What can be viewed in a positive light in the recent EU policy debates discussed in this paper is the sheer fact that EU policy is actually debated. In July 2020, amidst the Finnish holiday season, there was a wide debate on the question of the budget agreement being in line with EU treaties and whether the result was positive for Finland. It can be expected that resource allocation issues are the ones that also spur the most debate in the future as well, since this allows for easy populist slogans about the costs and benefits of EU membership. In contrast, more complex issues related to EU values or new legislation in specific policy fields may go unnoticed by the public, as has been the case thus far. Even fields where Finland has sought to adopt a more proactive EU policy approach, such as the adoption of the Permanent Structured Cooperation in 2017, have been praised by most parties both in the opposition and in the government. No major U-turn in Finnish policy can be expected given that the priorities do not seem to have changed much from one government to another. As stated in the government’s EU white paper: “Adherence to common rules and an effective implementation of agreed matters are linked with the debate on the EU’s legitimacy as well as on solidarity and trust between the Member States”, and hence complying with EU rules continues to be important in Finnish EU policy.

Endnotes

[1] See also Heinikoski, S. (2020) ‘The Politics of Differentiated Integration: What do Governments Want? Country Report – Finland’, EUI Working Paper RSCAS 93.

[2] Finland’s Presidency Programme (2019) ‘Sustainable Europe – Sustainable Future’, Presidency of the Council of the European Union 1 July–31 December 2019.

[3] European Parliament (2019) ‘Presentation of the programme of activities of the Finnish Presidency of the Council’ (debate), Wednesday 17 July, 2019 – Strasbourg.

[4] See e.g.

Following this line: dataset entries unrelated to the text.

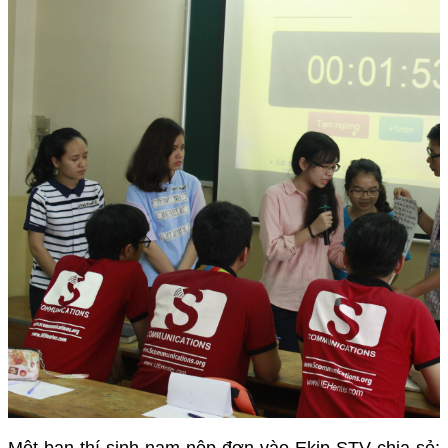
Một bạn thí sinh nam nộp đơn vào Ekip STV chia sẻ: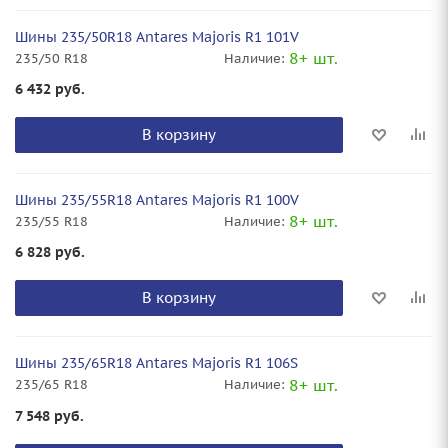
Шины 235/50R18 Antares Majoris R1 101V
8+ шт.
235/50 R18
Наличие:
6 432
руб.
В корзину
Шины 235/55R18 Antares Majoris R1 100V
8+ шт.
235/55 R18
Наличие:
6 828
руб.
В корзину
Шины 235/65R18 Antares Majoris R1 106S
8+ шт.
235/65 R18
Наличие:
7 548
руб.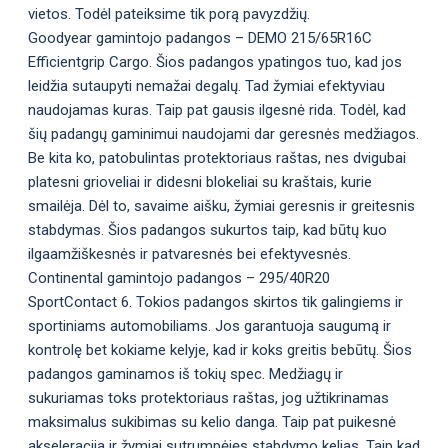
vietos. Todėl pateiksime tik porą pavyzdžių.
Goodyear gamintojo padangos – DEMO 215/65R16C
Efficientgrip Cargo. Šios padangos ypatingos tuo, kad jos
leidžia sutaupyti nemažai degalų. Tad žymiai efektyviau
naudojamas kuras. Taip pat gausis ilgesnė rida. Todėl, kad
šių padangų gaminimui naudojami dar geresnės medžiagos.
Be kita ko, patobulintas protektoriaus raštas, nes dvigubai
platesni grioveliai ir didesni blokeliai su kraštais, kurie
smailėja. Dėl to, savaime aišku, žymiai geresnis ir greitesnis
stabdymas. Šios padangos sukurtos taip, kad būtų kuo
ilgaamžiškesnės ir patvaresnės bei efektyvesnės.
Continental gamintojo padangos – 295/40R20
SportContact 6. Tokios padangos skirtos tik galingiems ir
sportiniams automobiliams. Jos garantuoja saugumą ir
kontrolę bet kokiame kelyje, kad ir koks greitis bebūtų. Šios
padangos gaminamos iš tokių spec. Medžiagų ir
sukuriamas toks protektoriaus raštas, jog užtikrinamas
maksimalus sukibimas su kelio danga. Taip pat puikesnė
akseleracija ir žymiai sutrumpėjęs stabdymo kelias. Taip kad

Hooghe, L., & Marks, G. (2009) ‘A postfunctionalist theory of European integration: From permissive consensus to constraining dissensus’, British Journal of Political Science, 39(1), 1–23.

[5] Finnish Government (2021) ‘Government Report on EU Policy: Strong and united EU – towards a more sustainable European Union’.

[6] Legal service of the Council of the European Union (2020) ‘Opinion on proposals on Next Generation EU’, 24 June 2020, 9062/20.

[7] Marin, S. (2020) Prime Minister’s announcement on the multiannual financial framework and the recovery package, 9 September.

[8] For further debate on the Covid-19-related internal border controls, see Heinikoski, S. (2020) ‘Covid-19 Bends the Rules on Border Controls – Yet Another Crisis Undermining the Schengen Acquis?’, FIIA Briefing Paper 281.

[9] Council of the European Union (2021) ‘Council Recommendation amending Council Recommendation (EU) 2020/1475 of 13 October 2020 on a coordinated approach to the restriction of free movement in response to the COVID-19 pandemic’, 5716/21, 28 January, 2021.

[10] Finnish Ministry of the Interior (2021) ‘Muistio: rajavalvonnan väliaikaisesta palauttamisesta sisärajoille tehdyn päätöksen muuttaminen ja päätöksen voimassaolon jatkaminen’, 22 January, 2021.

[11] Helsingin Sanomat, ‘Suomi ottaa ensi viikolla käyttöön tiukat matkustusrajoitukset – hallitus päättää perjantaina uusista rajoituksista’, 21 January, 2021.

[12] Helsingin Sanomat, ‘Suomen rajatarkastukset herättävät huolta EU-komissiossa’, 1 December, 2020.